Bununla beraber ülkemizde devlet kademeleri tarafından da sahiplenilen, Avrupa ülkelerinde de yaygın olan, “vatandaş verilerinin ülke sınırları içinde tutulması” dijital politikası da DFFT ile çelişen bir politika olacaktır. Her ne kadar Abe ilk sunumunda, “kişisel olmayan veri” demiş olsa da, daha sonra dolaşan belgelerde, “şirketlerin özgürce çalışabilmesi için kişisel verilerin dahi sınırlanamamasından” bahsediliyor. Yalnızca ticaretle ilgili olmayabilecek bu konuda, Cumhurbaşkanlığı, MİT, BTK ve diğer ilgili kurumlarda konuya dâhil olmalı ve Türkiye’nin aleyhine olası bir durumu engellemelidir. DFFT sonucunda, örneğin Facebook’un vatandaş verilerini götürmesini yasal olarak engelleyemeyecek bir noktada kalınabilir.
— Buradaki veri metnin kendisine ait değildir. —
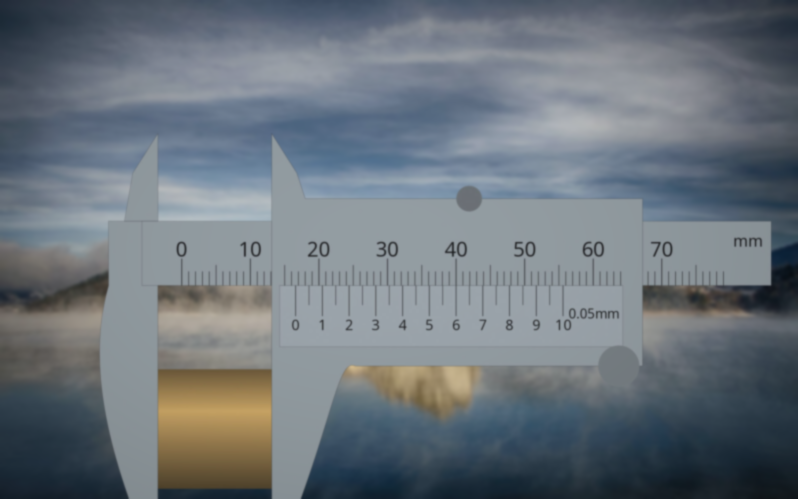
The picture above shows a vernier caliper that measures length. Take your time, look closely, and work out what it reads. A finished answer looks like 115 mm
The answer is 16.6 mm
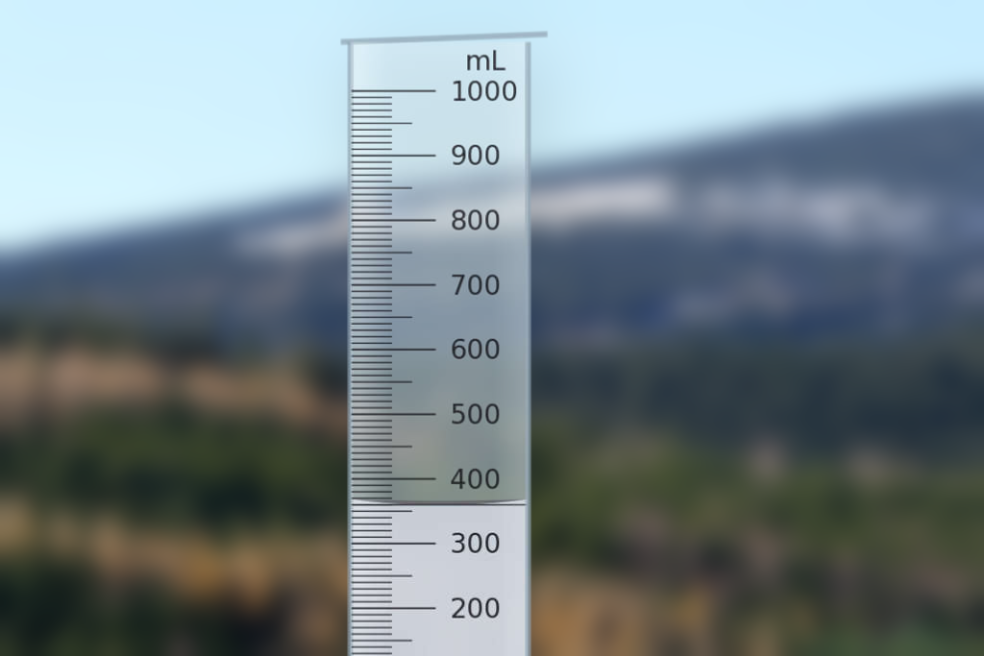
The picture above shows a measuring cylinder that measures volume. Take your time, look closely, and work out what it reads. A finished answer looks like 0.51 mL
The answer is 360 mL
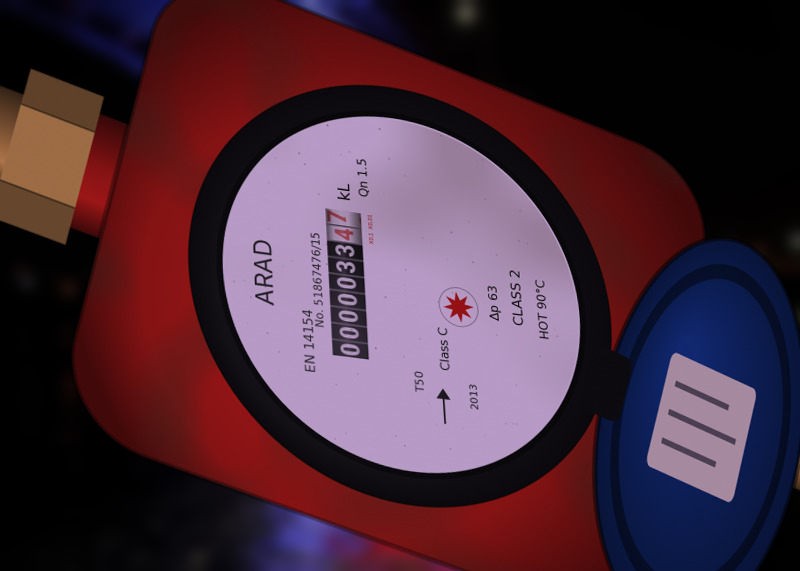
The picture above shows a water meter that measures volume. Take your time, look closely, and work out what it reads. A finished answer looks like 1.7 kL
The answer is 33.47 kL
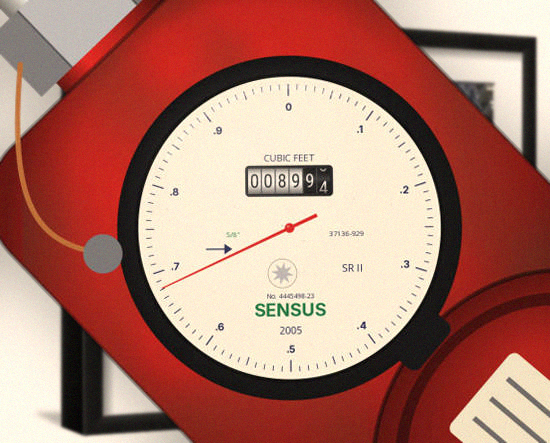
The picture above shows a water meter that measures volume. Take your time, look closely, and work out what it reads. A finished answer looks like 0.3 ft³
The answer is 8993.68 ft³
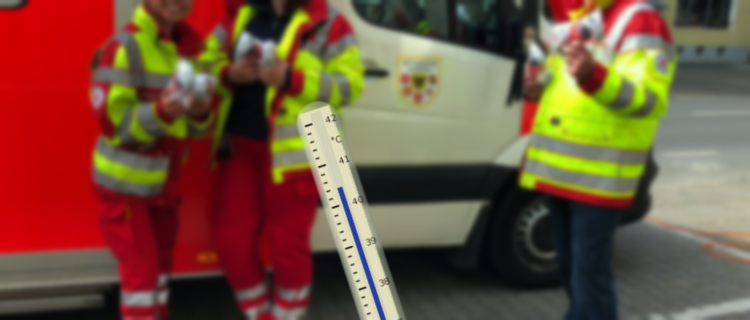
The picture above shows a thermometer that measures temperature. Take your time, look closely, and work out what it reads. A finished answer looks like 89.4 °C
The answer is 40.4 °C
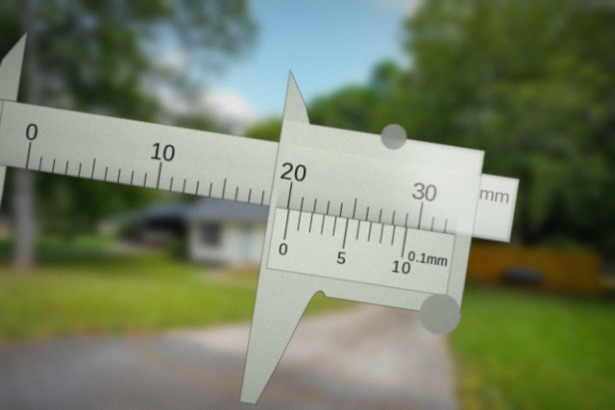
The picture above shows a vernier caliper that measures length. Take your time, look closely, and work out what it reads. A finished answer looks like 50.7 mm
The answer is 20.1 mm
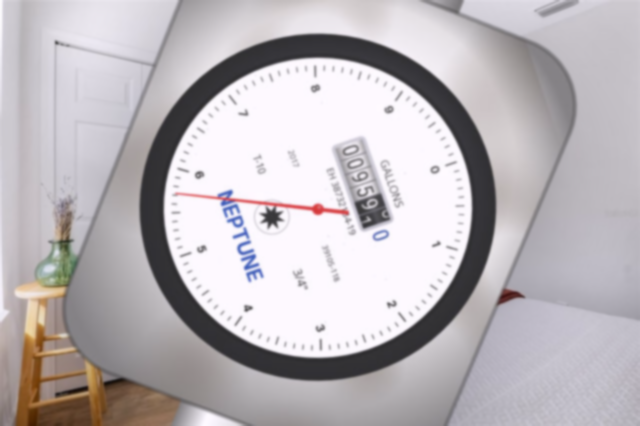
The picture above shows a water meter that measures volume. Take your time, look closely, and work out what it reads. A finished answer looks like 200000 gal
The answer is 95905.7 gal
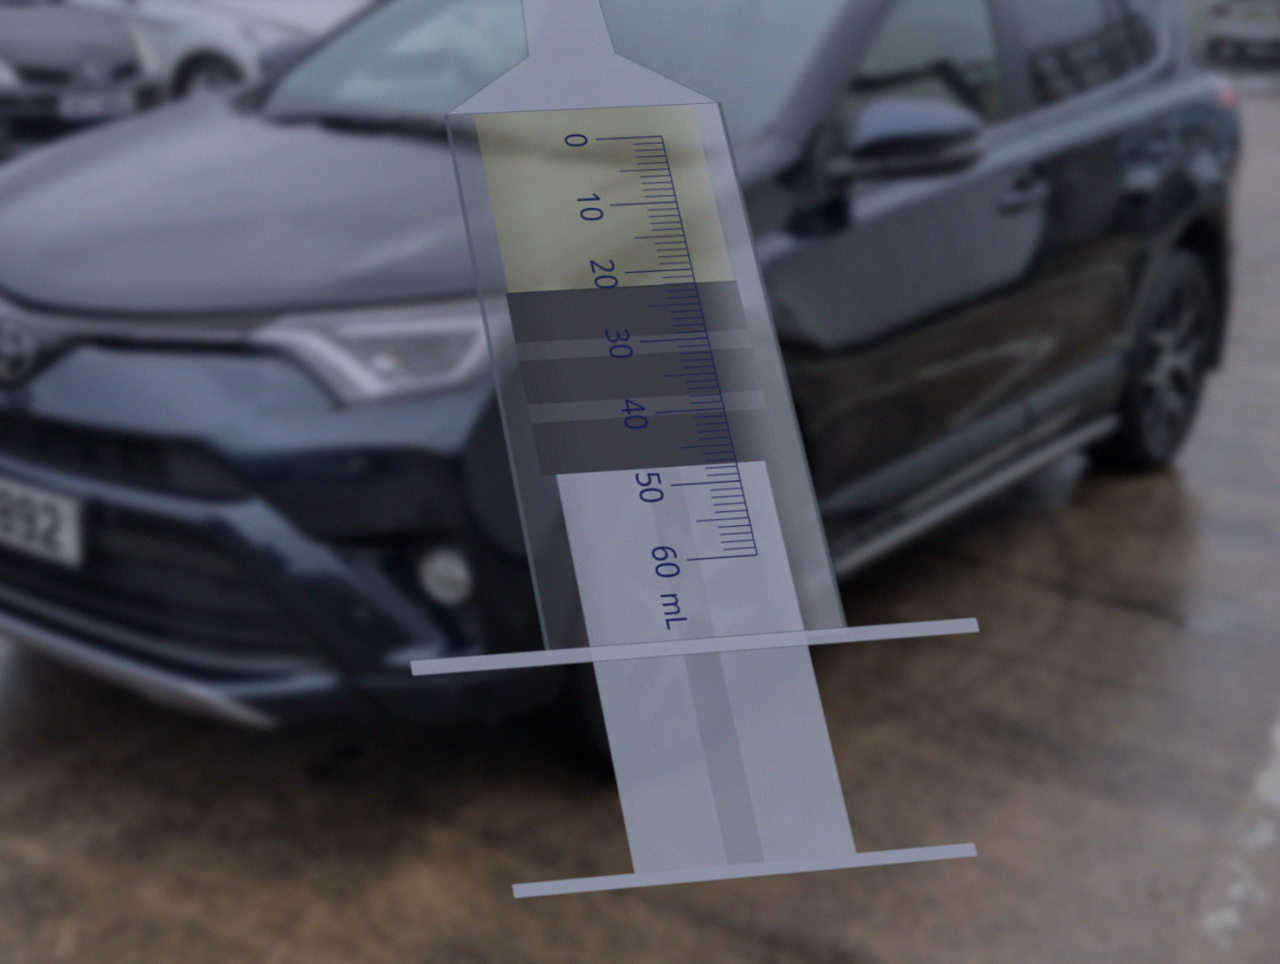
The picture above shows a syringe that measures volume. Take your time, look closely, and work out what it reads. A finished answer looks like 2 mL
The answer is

Özgür akan verideki özgürlük sınırları da tartışma konusudur. Firmalar tuttukları ve işledikleri veriden ülke sınırlarından bağımsız olarak sorumlu tutulabilecek midir? Porno, siber saldırı, terörizm gibi kanun dışı içeriğin engellenmesi için işler bir çerçeve oluşturulabilecek midir? Ülkelerin kendi sınırları içindeki şirketlerinin tuttuğu başka ülke vatandaş verilerine erişmesi engellenebilecek midir?
Veri ve verinin ticareti konusunda asimetrik olarak çok güçlü olan ABD, Japonya ile bu inisiyatifi başlatırken muhtemelen kendi sahip olduğu verinin ve bilginin hiçbir bariyere, gümrüğe ve vergiye takılmadan en beklenmeyen yerlere, örneğin Çin’e dahi girebilmesini hedefliyor. Çin ve Hindistan olumsuza yakın görüşlerini şimdiden sunmaya başladı.
Türkiye’nin önünde aynı anda tehdit ve fırsat olan bir konu var. Bu noktadan sonrası, G20’de ve sonrasında bu önerinin şekillenmesi sırasında, cumhurbaşkanımız, ilgili bakanlarımız, bakanlıklarımız ve diplomatlarımızın bilgi ve maharetine kalmış durumda.
Not: Bu makale, ilk olarak 26 Haziran 2019 tarihli Türkgün Gazetesi'nde yayınlanmıştır.